**Given records**

╔══

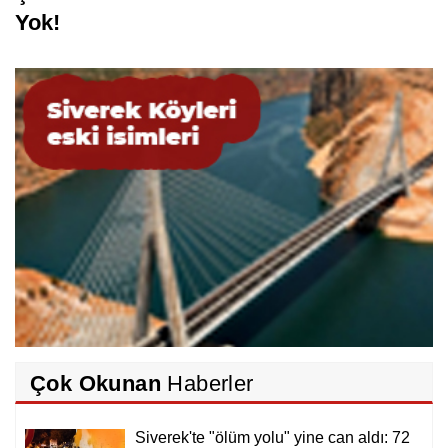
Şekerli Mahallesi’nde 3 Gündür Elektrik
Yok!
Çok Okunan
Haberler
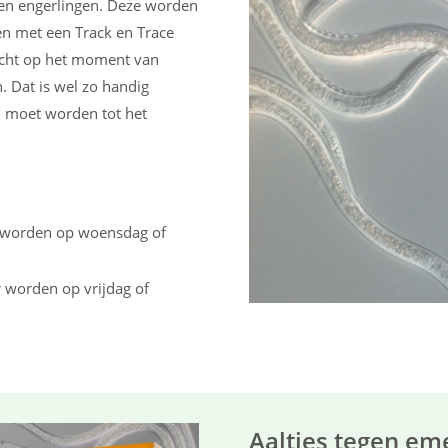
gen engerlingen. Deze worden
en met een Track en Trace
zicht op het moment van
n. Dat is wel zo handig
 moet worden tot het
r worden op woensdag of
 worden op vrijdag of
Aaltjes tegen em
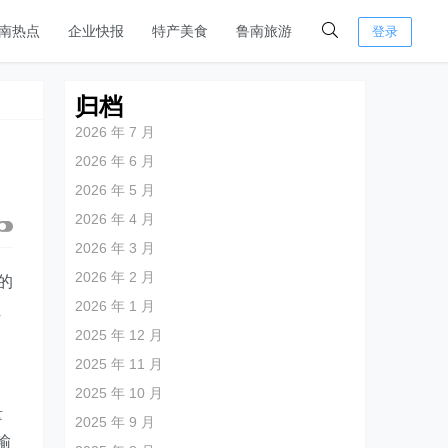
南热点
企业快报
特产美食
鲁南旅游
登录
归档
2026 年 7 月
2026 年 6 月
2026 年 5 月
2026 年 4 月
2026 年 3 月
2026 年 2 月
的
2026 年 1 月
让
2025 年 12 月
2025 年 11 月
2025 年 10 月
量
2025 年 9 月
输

╚══

**Exercise objective**
Find the string "worden" in the listing and return every line that holds it.

**Solution for this problem**
gen engerlingen. Deze worden
 moet worden tot het
r worden op woensdag of
 worden op vrijdag of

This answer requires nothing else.